Migrate a shared database with the expand/contract pattern

Migrating a database is one of the most sensitive things that can happen to do at some point in our career, sometimes it is easy, sometimes it is not. Let’s see how to use the expand/contract pattern to be able to do it in both cases ~

The key to evolving databases design is evolving schemas alongside the code, we should manage changes to database structure the same way we manage the source code: tested, versioned and incremental. It allows managing changes to the schema and the code incrementally, by handling each as parts of a whole.

Shared database

Let’s say we have 3 applications that share the same relational database

shared db

If one of the applications need to evolve via schema change it could potentially break the other two applications. To handle this situation we can use the expand/contract pattern adding a transition phase into the refactoring.

transiction_phase

Using this pattern you can maintain both states during the refactoring allowing backward compatibility.

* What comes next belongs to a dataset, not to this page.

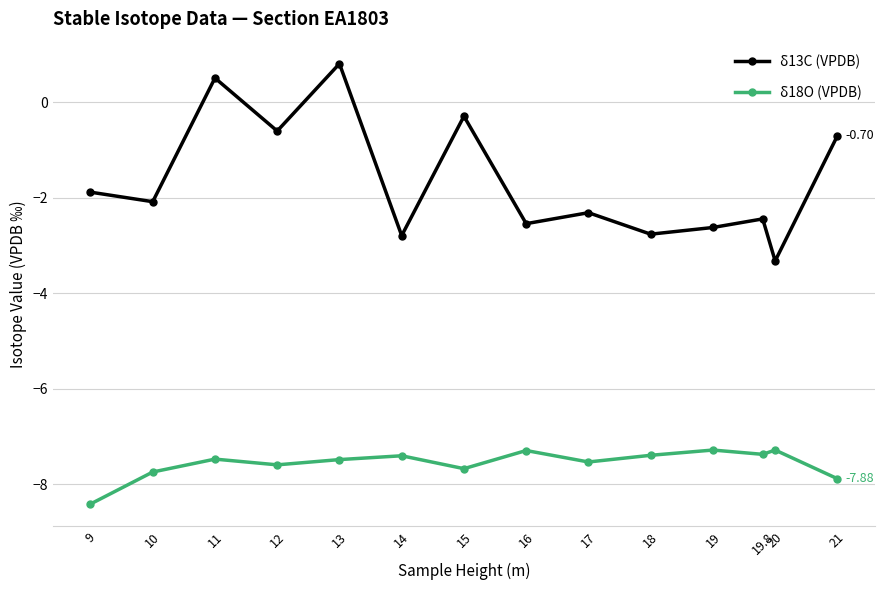

What is the total value across all series at 9?

-10.3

Let’s see a small real example:

We have a Product table with IdCode column, the IdCode is an identification number formed by 2 things: and internal code and an external code. Our mission is to split the IdCode column and have the new columns to allow us to filter by InternalCode without breaking anything, we have different options:

flow

No integration points and no legacy data

We don’t have pre-existent data and we don’t have external systems who use this table so the refactoring is pretty straightforward, we can just add both columns InternalCode, ExternalCode and drop the old IdCode.

No integration points but legacy data

We have pre-existent data to migrate to new columns but we don’t have external systems. We need to create a function to extract the information from the existing column to migrate the data to the new one, for example extractInternalCodeFrom(IdCode).

Integration points and legacy data

We have pre-existent data and external systems which are using our table so we need to combine the previous techniques to solve this problem combining them with a new one.
Of course, we need to extract InternalCode and ExternalCode from the old IdCode column then we have to create a trigger that during the CREATE/UPDATE operations on our Product table does these steps:

If the new column IdCode is empty we can concatenate the InternalCode and the ExternalCode values that we extracted using the previous functions in order to fill the new IdCode column with the old notation and then if the new IdCode column is filled we can extract the new values from it. It allows the old systems to find the same data and the new systems to have the new version of the data.
Once all the systems are aligned we can drop the column or just set it as UNUSED if the deleting process is time-consuming.

More

I discover this pattern reading the book Building Evolutionary Architectures, that I heavily recommend.

The Expand/Contract technique is a subset of a pattern called parallel change that we can find in Martin Fowler’s blog.